Date 29 September 2014
Event ESMO 2014
Session Poster Display session
Topics Anti-Cancer Agents & Biologic Therapy
Head and Neck Cancers
Presenter Oliviero Ostellino
Citation Annals of Oncology (2014) 25 (suppl_4): iv340-iv356. 10.1093/annonc/mdu340
Authors O. Ostellino1, M. Garzaro2, F. Pedani1, M. Airoldi1, E. Bellini1, L. Raimondo2, G. Pecorari2
  • 1Sc Oncologia 2, Città della Saluta e della Scienza - Torino, 10128 - Torino/IT
  • 2Surgical Sciences Department, 1st ENT Division - University of Turin, 10126 - Turin/IT

Abstract

Aim

RMSGM are not suitable for conventional treatment.
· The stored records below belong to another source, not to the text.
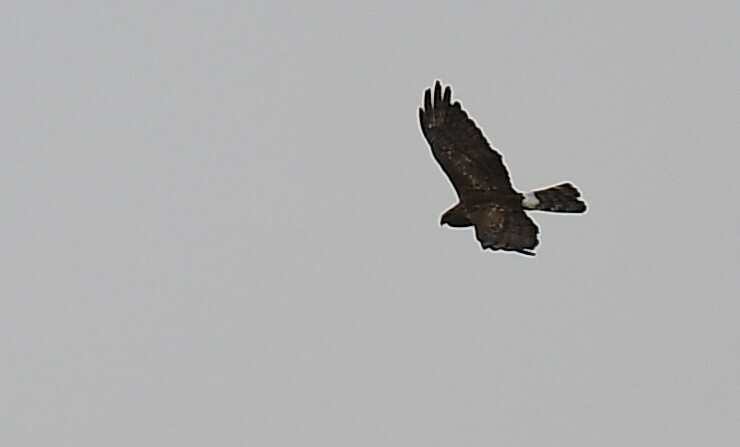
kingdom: Animalia
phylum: Chordata
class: Aves
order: Accipitriformes
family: Accipitridae
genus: Circus
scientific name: Circus cyaneus
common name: Hen harrier
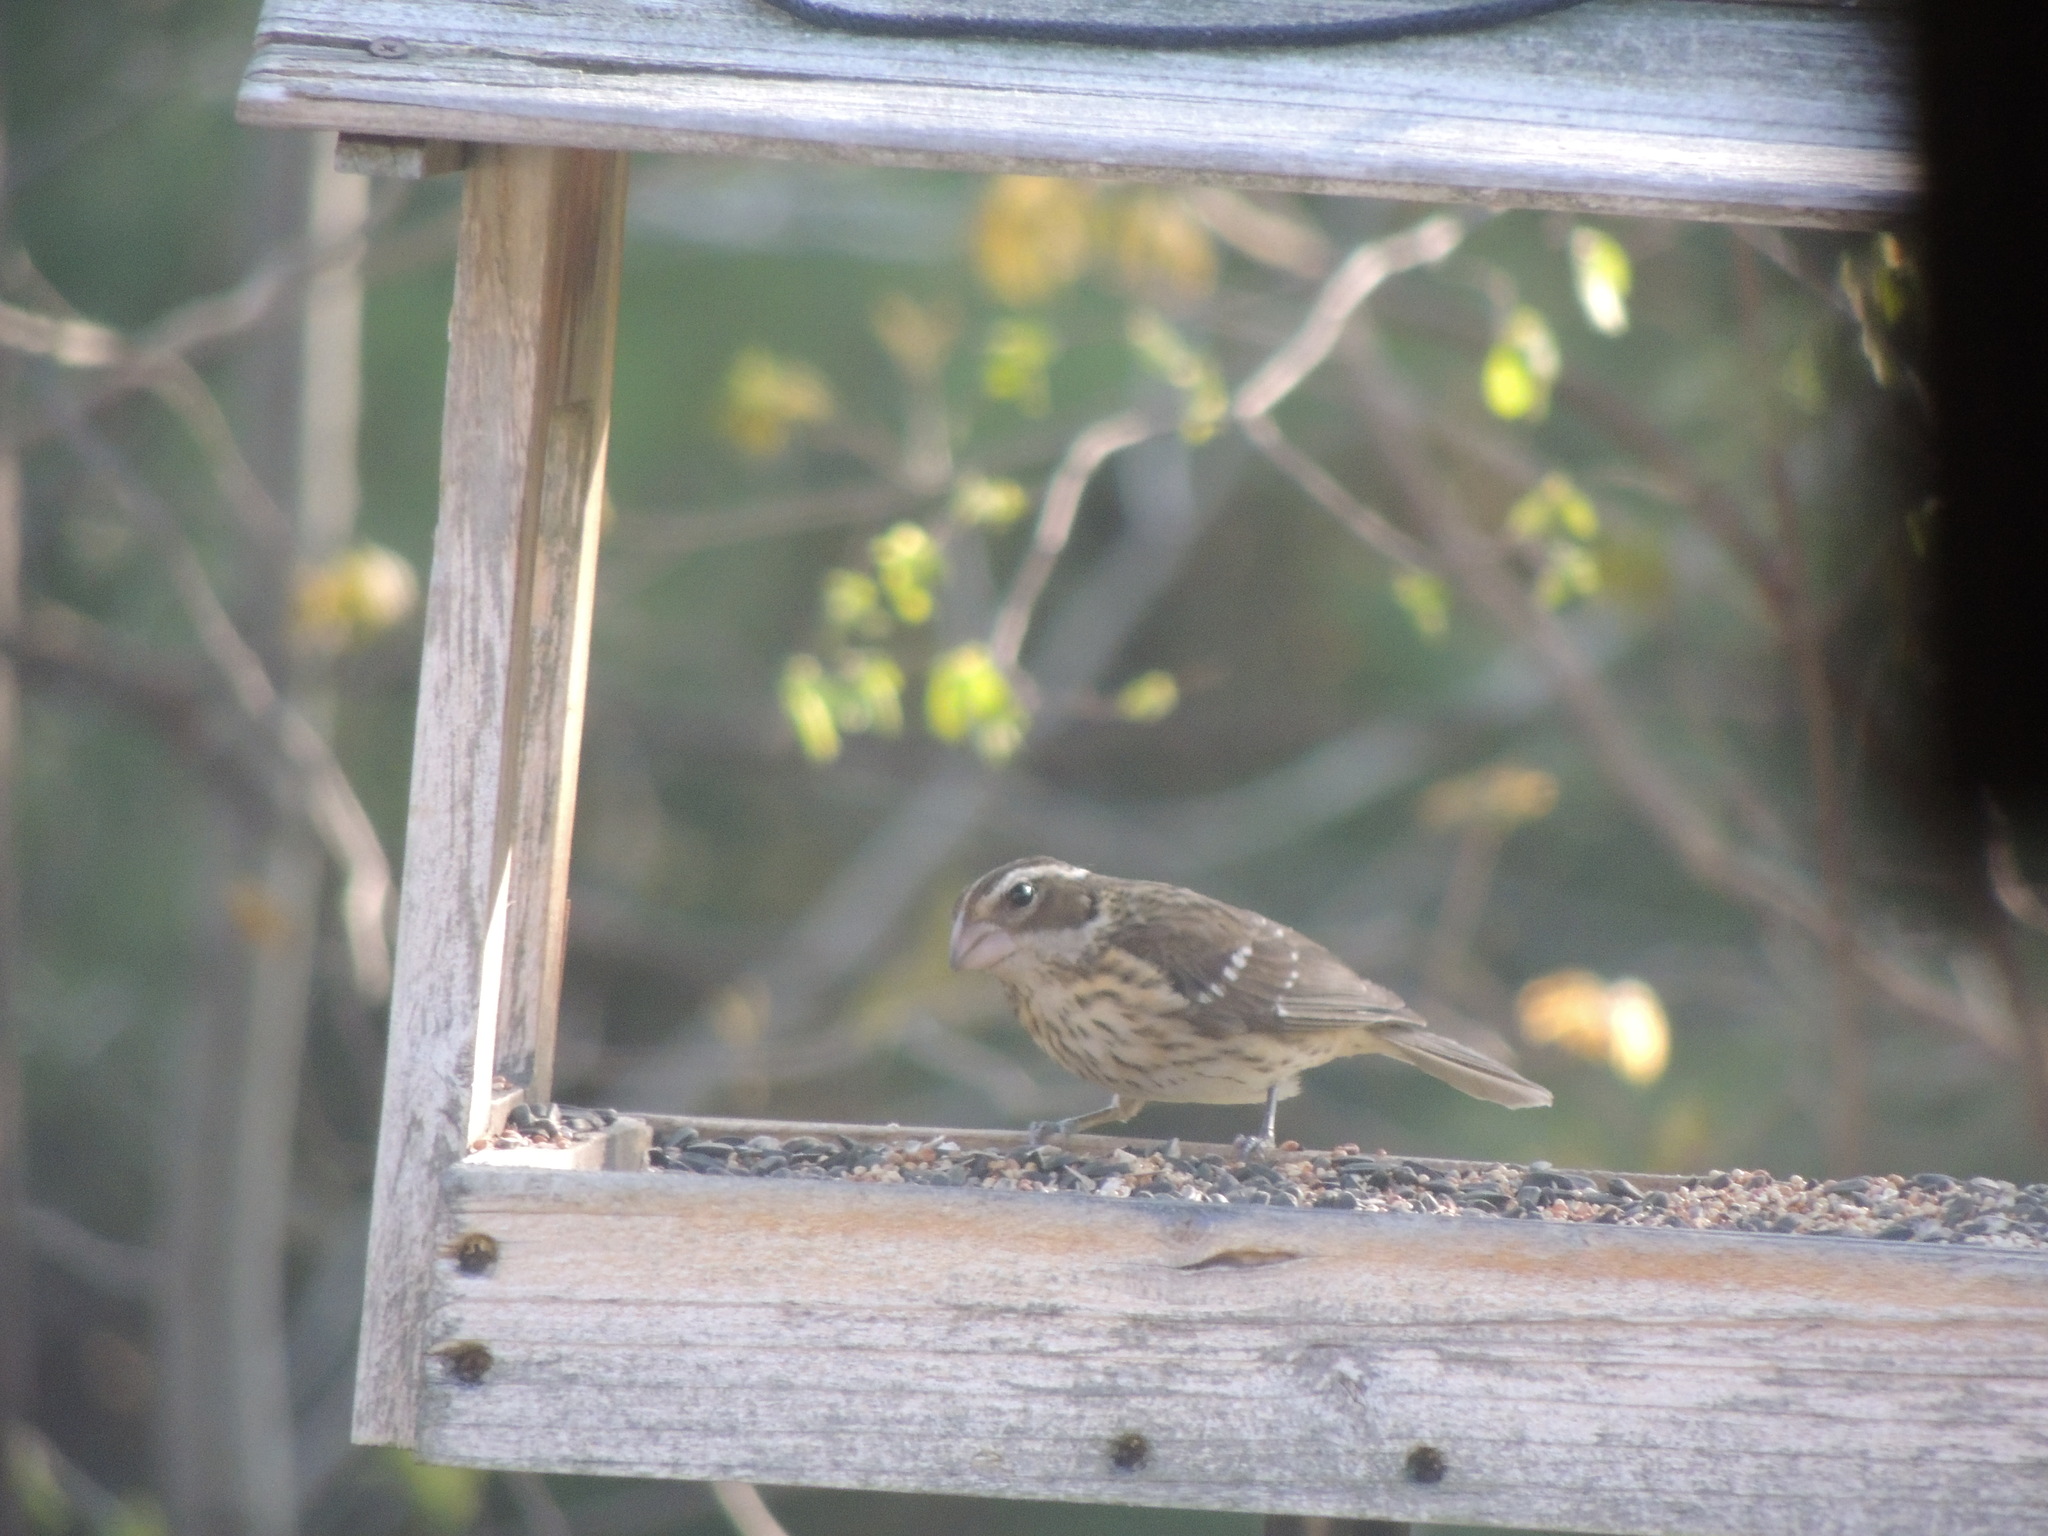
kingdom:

We report the clinical outcomes of 60 patients affected by RMSGM who were treated with DDP + VNB as a first- or second-line scheme.

Methods

Sixty patients between 2001 and 2008, affected by RMSGM were enrolled in this cohort prospective study; they received the following first- or second-line CT, for a maximum of 6 cycles: DDP at 80 mg/m2 on d 1 + VNB at 25 mg/ m2 on d 1 and 8, at 3-wk intervals.

Results

Seventy percent of the patients received DDP + VNB as the first-line CT and 30% of them received it as the second-line CT. After 5 cycles (median) of first-line DDP + VNB, 7% of the patients achieved a CR, 24% achieved a PR, 33% achieved an NC and 36% achieved a PD. After 4 cycles (median) of second-line CT, 0 patients achieved a CR, 5% achieved a PR, 33% achieved an NC and 62% achieved a PD. The median OS period was 10 months for those who received the first-line CT and 4 months for those who received the second-line CT. The best ORR (54%) and median survival were observed, during first line treatment, in adenocarcinomas, whereas undifferentiated tumours were unresponsive with a poor median survival (4.6 months).

Conclusions

Adenocarcinomas show the best response and prognosis with DDP + VNB scheme that seems to be an effective and well-tolerated first-line CT for RMSGM, whereas it has only low palliative activity as a second-line CT.

Disclosure

All authors have declared no conflicts of interest.